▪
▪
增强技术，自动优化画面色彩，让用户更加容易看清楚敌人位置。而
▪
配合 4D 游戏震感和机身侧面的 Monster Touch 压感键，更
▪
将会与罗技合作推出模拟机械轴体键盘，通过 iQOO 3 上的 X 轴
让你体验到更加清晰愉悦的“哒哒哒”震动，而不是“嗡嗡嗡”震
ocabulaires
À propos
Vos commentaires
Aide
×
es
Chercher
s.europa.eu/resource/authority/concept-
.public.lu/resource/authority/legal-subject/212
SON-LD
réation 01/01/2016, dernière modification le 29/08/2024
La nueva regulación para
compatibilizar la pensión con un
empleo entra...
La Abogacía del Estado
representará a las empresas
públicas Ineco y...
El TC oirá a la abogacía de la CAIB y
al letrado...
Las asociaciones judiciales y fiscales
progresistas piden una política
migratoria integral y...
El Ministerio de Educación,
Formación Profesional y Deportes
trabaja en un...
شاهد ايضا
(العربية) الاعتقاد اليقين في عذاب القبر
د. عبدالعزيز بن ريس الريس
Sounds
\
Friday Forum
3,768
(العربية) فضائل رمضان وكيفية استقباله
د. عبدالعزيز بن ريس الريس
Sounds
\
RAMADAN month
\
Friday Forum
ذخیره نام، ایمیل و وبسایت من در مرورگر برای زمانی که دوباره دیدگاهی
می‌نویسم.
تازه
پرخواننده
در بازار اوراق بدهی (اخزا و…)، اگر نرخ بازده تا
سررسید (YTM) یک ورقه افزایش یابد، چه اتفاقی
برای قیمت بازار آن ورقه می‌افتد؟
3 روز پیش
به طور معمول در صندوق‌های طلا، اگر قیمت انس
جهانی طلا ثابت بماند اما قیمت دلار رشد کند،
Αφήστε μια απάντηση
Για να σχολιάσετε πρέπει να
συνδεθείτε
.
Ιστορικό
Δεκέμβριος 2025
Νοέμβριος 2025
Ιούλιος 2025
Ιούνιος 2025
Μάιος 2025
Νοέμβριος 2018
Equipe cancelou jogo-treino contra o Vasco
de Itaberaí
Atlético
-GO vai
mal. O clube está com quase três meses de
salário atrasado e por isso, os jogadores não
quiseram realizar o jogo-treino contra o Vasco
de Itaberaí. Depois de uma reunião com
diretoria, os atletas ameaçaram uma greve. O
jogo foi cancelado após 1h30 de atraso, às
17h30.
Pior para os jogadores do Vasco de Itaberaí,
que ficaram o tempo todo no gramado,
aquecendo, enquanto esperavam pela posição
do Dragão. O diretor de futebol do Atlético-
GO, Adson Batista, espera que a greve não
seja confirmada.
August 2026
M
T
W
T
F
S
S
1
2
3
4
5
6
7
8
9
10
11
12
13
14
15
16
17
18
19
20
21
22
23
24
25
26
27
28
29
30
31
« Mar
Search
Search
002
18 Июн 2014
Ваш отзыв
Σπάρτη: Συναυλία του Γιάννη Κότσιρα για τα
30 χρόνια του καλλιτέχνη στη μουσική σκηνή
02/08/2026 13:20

· · · ·

## Exercise description
Put every line of text from all the records above into a single JSON list of strings, one string per line, leaving out blank lines.

## Exercise solution
[
  "▪",
  "▪",
  "增强技术，自动优化画面色彩，让用户更加容易看清楚敌人位置。而",
  "▪",
  "配合 4D 游戏震感和机身侧面的 Monster Touch 压感键，更",
  "▪",
  "将会与罗技合作推出模拟机械轴体键盘，通过 iQOO 3 上的 X 轴",
  "让你体验到更加清晰愉悦的“哒哒哒”震动，而不是“嗡嗡嗡”震",
  "ocabulaires",
  "À propos",
  "Vos commentaires",
  "Aide",
  "×",
  "es",
  "Chercher",
  "s.europa.eu/resource/authority/concept-",
  ".public.lu/resource/authority/legal-subject/212",
  "SON-LD",
  "réation 01/01/2016, dernière modification le 29/08/2024",
  "La nueva regulación para",
  "compatibilizar la pensión con un",
  "empleo entra...",
  "La Abogacía del Estado",
  "representará a las empresas",
  "públicas Ineco y...",
  "El TC oirá a la abogacía de la CAIB y",
  "al letrado...",
  "Las asociaciones judiciales y fiscales",
  "progresistas piden una política",
  "migratoria integral y...",
  "El Ministerio de Educación,",
  "Formación Profesional y Deportes",
  "trabaja en un...",
  "شاهد ايضا",
  "(العربية) الاعتقاد اليقين في عذاب القبر",
  "د. عبدالعزيز بن ريس الريس",
  "Sounds",
  "\\",
  "Friday Forum",
  "3,768",
  "(العربية) فضائل رمضان وكيفية استقباله",
  "د. عبدالعزيز بن ريس الريس",
  "Sounds",
  "\\",
  "RAMADAN month",
  "\\",
  "Friday Forum",
  "ذخیره نام، ایمیل و وبسایت من در مرورگر برای زمانی که دوباره دیدگاهی",
  "می‌نویسم.",
  "تازه",
  "پرخواننده",
  "در بازار اوراق بدهی (اخزا و…)، اگر نرخ بازده تا",
  "سررسید (YTM) یک ورقه افزایش یابد، چه اتفاقی",
  "برای قیمت بازار آن ورقه می‌افتد؟",
  "3 روز پیش",
  "به طور معمول در صندوق‌های طلا، اگر قیمت انس",
  "جهانی طلا ثابت بماند اما قیمت دلار رشد کند،",
  "Αφήστε μια απάντηση",
  "Για να σχολιάσετε πρέπει να",
  "συνδεθείτε",
  ".",
  "Ιστορικό",
  "Δεκέμβριος 2025",
  "Νοέμβριος 2025",
  "Ιούλιος 2025",
  "Ιούνιος 2025",
  "Μάιος 2025",
  "Νοέμβριος 2018",
  "Equipe cancelou jogo-treino contra o Vasco",
  "de Itaberaí",
  "Atlético",
  "-GO vai",
  "mal. O clube está com quase três meses de",
  "salário atrasado e por isso, os jogadores não",
  "quiseram realizar o jogo-treino contra o Vasco",
  "de Itaberaí. Depois de uma reunião com",
  "diretoria, os atletas ameaçaram uma greve. O",
  "jogo foi cancelado após 1h30 de atraso, às",
  "17h30.",
  "Pior para os jogadores do Vasco de Itaberaí,",
  "que ficaram o tempo todo no gramado,",
  "aquecendo, enquanto esperavam pela posição",
  "do Dragão. O diretor de futebol do Atlético-",
  "GO, Adson Batista, espera que a greve não",
  "seja confirmada.",
  "August 2026",
  "M",
  "T",
  "W",
  "T",
  "F",
  "S",
  "S",
  "1",
  "2",
  "3",
  "4",
  "5",
  "6",
  "7",
  "8",
  "9",
  "10",
  "11",
  "12",
  "13",
  "14",
  "15",
  "16",
  "17",
  "18",
  "19",
  "20",
  "21",
  "22",
  "23",
  "24",
  "25",
  "26",
  "27",
  "28",
  "29",
  "30",
  "31",
  "« Mar",
  "Search",
  "Search",
  "002",
  "18 Июн 2014",
  "Ваш отзыв",
  "Σπάρτη: Συναυλία του Γιάννη Κότσιρα για τα",
  "30 χρόνια του καλλιτέχνη στη μουσική σκηνή",
  "02/08/2026 13:20"
]